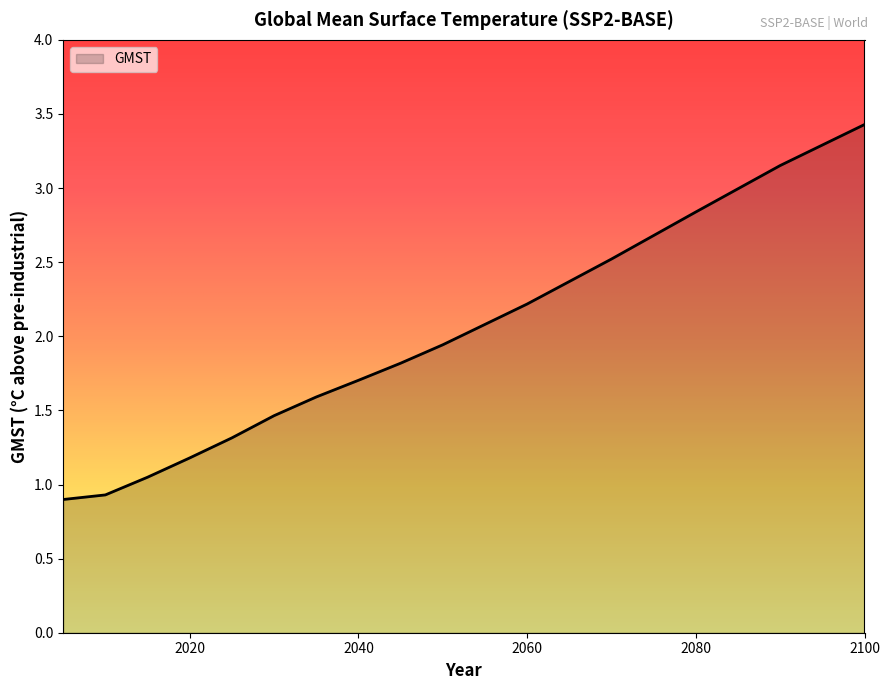

What is the minimum value shown in the chart?

0.9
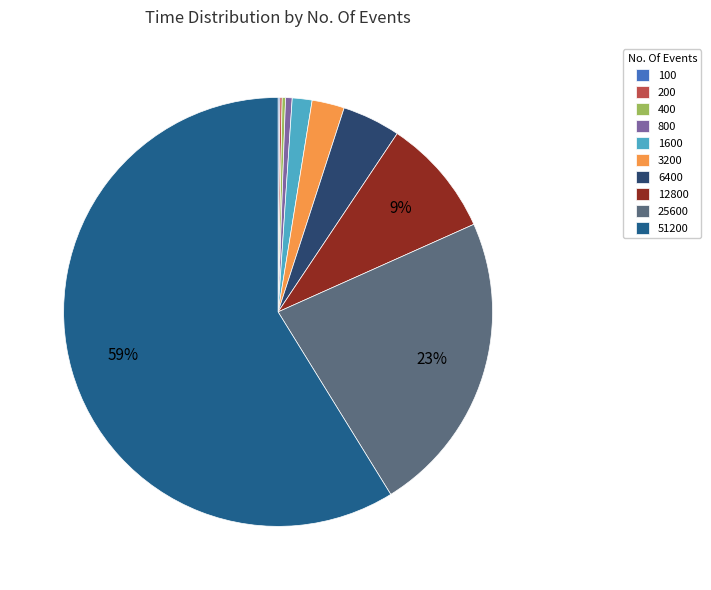

Between 1600 and 800, which is larger?

1600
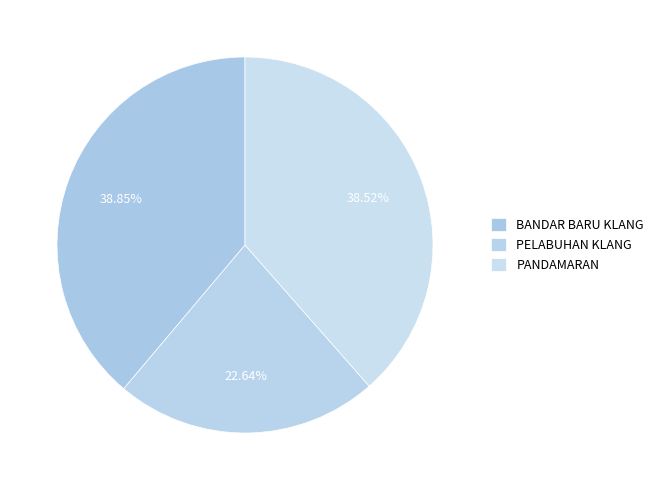

To the nearest percent, what is the average slice percentage?

33%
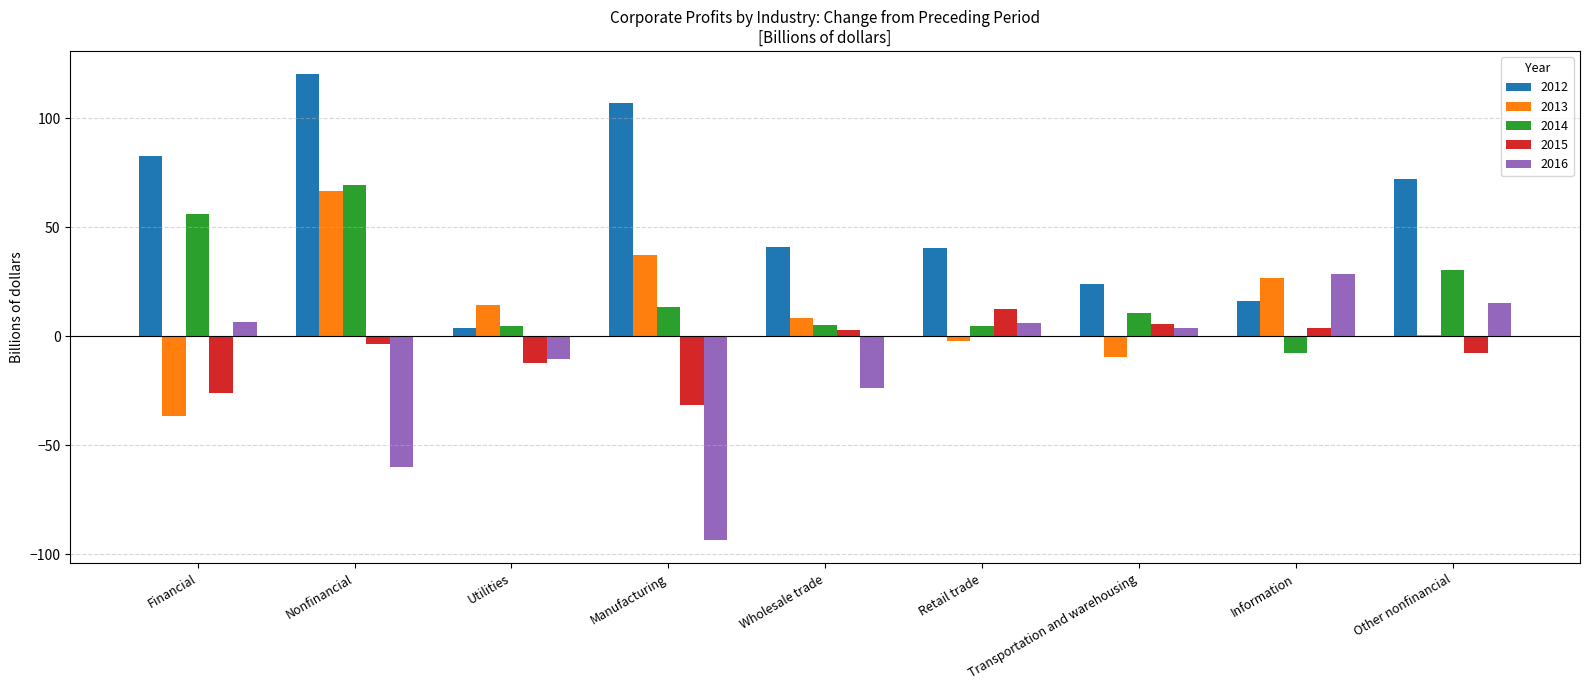

Which series has the largest total across all categories?

2012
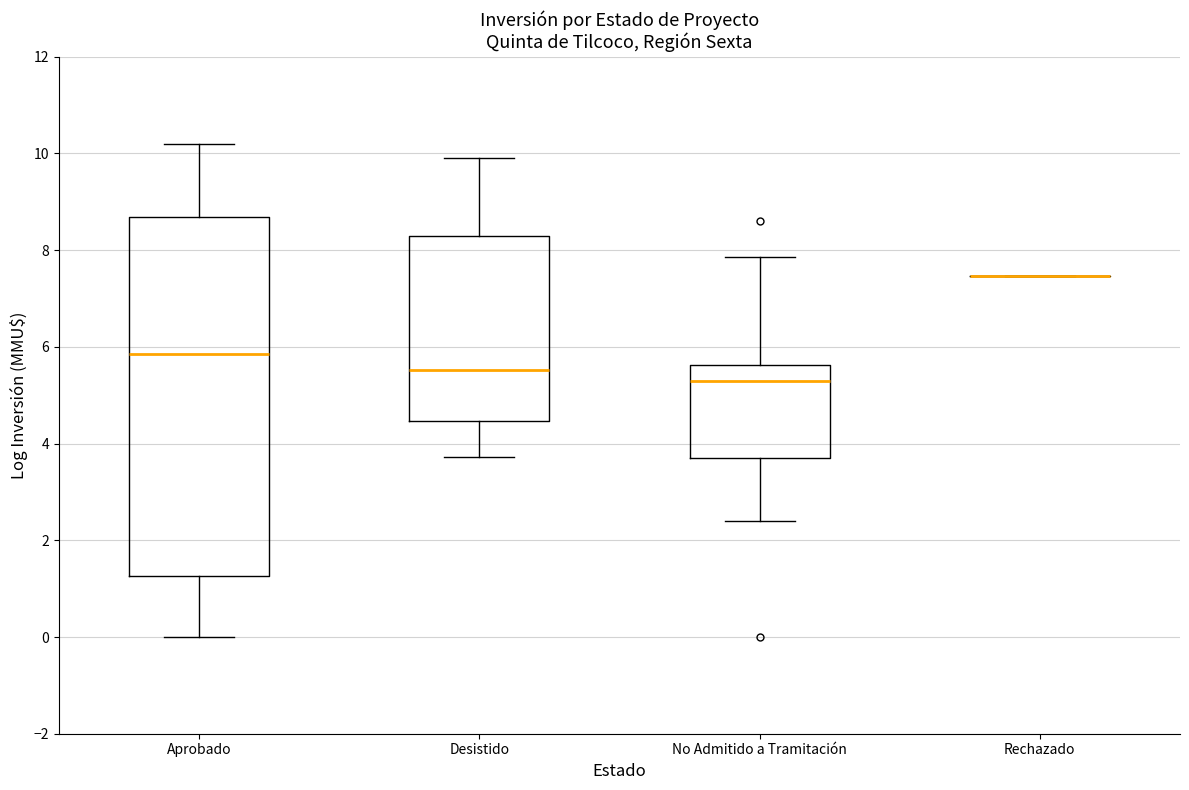

Where does the upper whisker of the box for Aprobado end on the y-axis? The values are not printed on the chart, so give them approximately, as read against the axis.

10.2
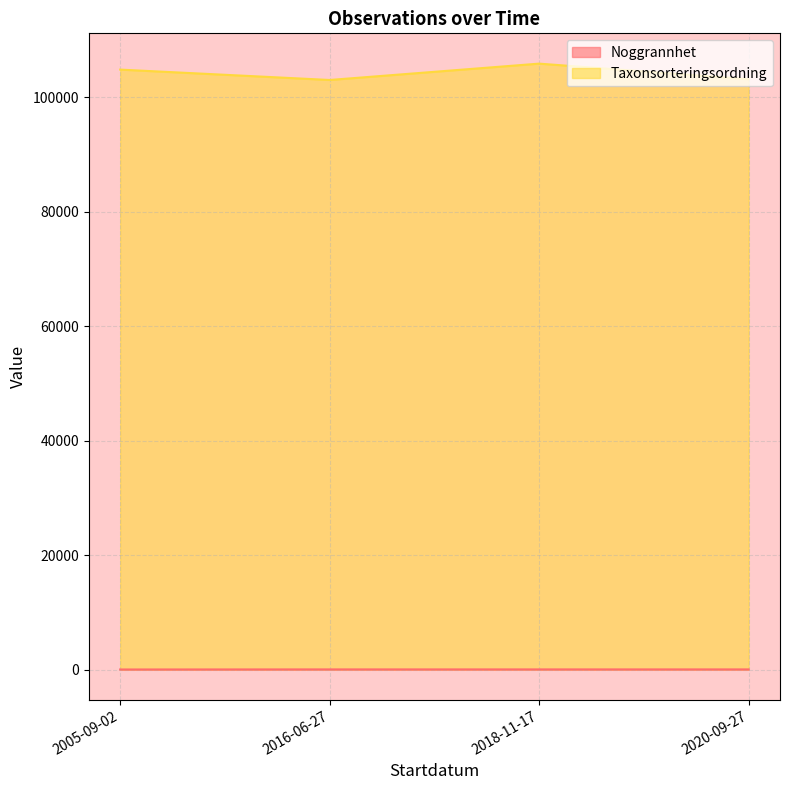

List the series in order of their peak value, highest first.

Taxonsorteringsordning, Noggrannhet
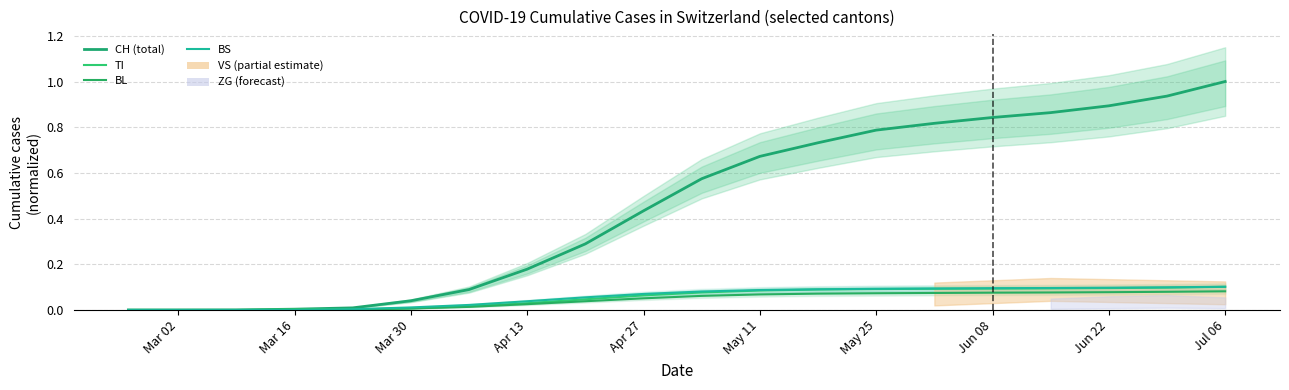

Which series has the largest range (max minus min)?

CH (total)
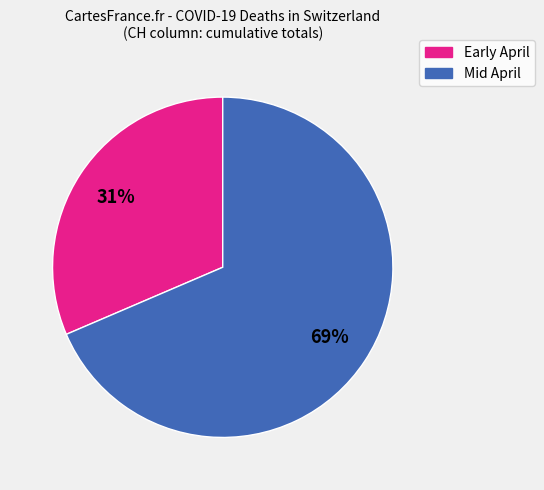

How many slices are in this pie chart?

2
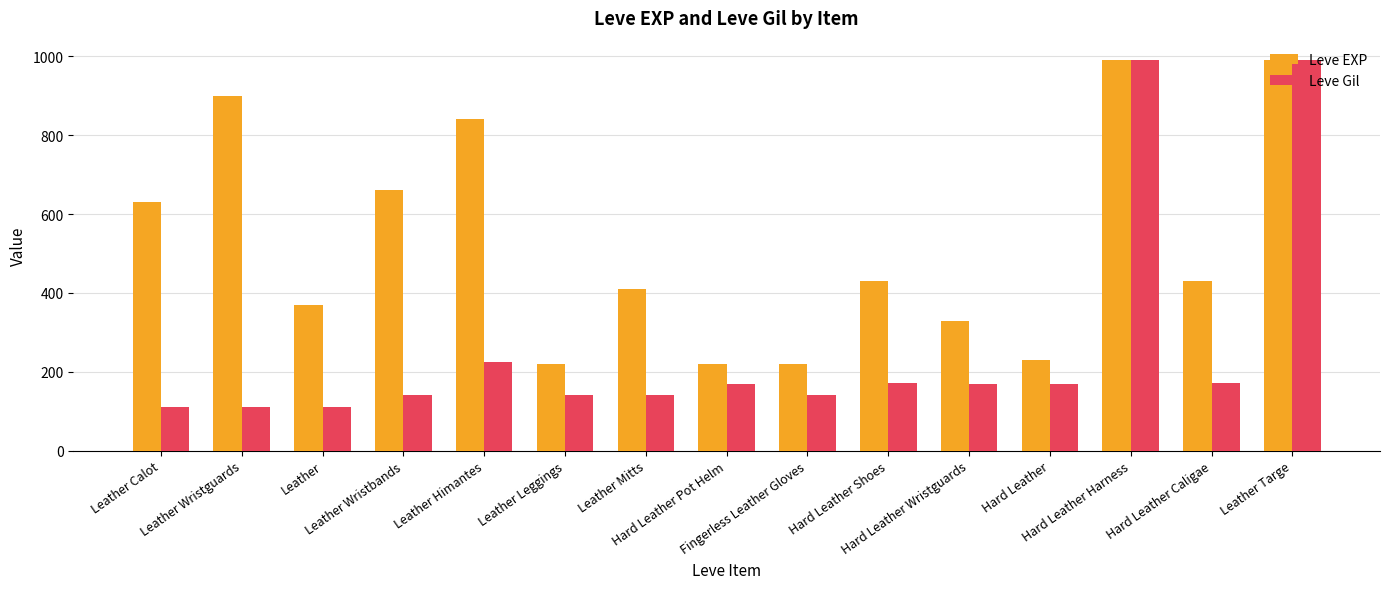

How many groups of bars are there?

15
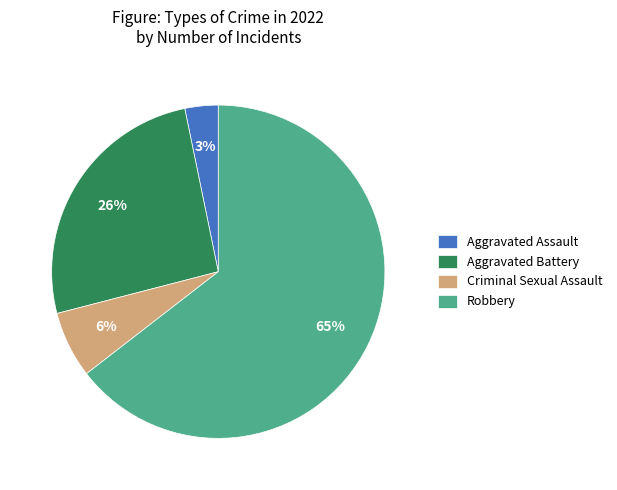

Which category accounts for the majority?

Robbery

● ● ● ●

Pull out each line in the records above that contains the word "many", and list those lines in their original order.

## EXERCISE ANSWER:
How many slices are in this pie chart?
How many groups of bars are there?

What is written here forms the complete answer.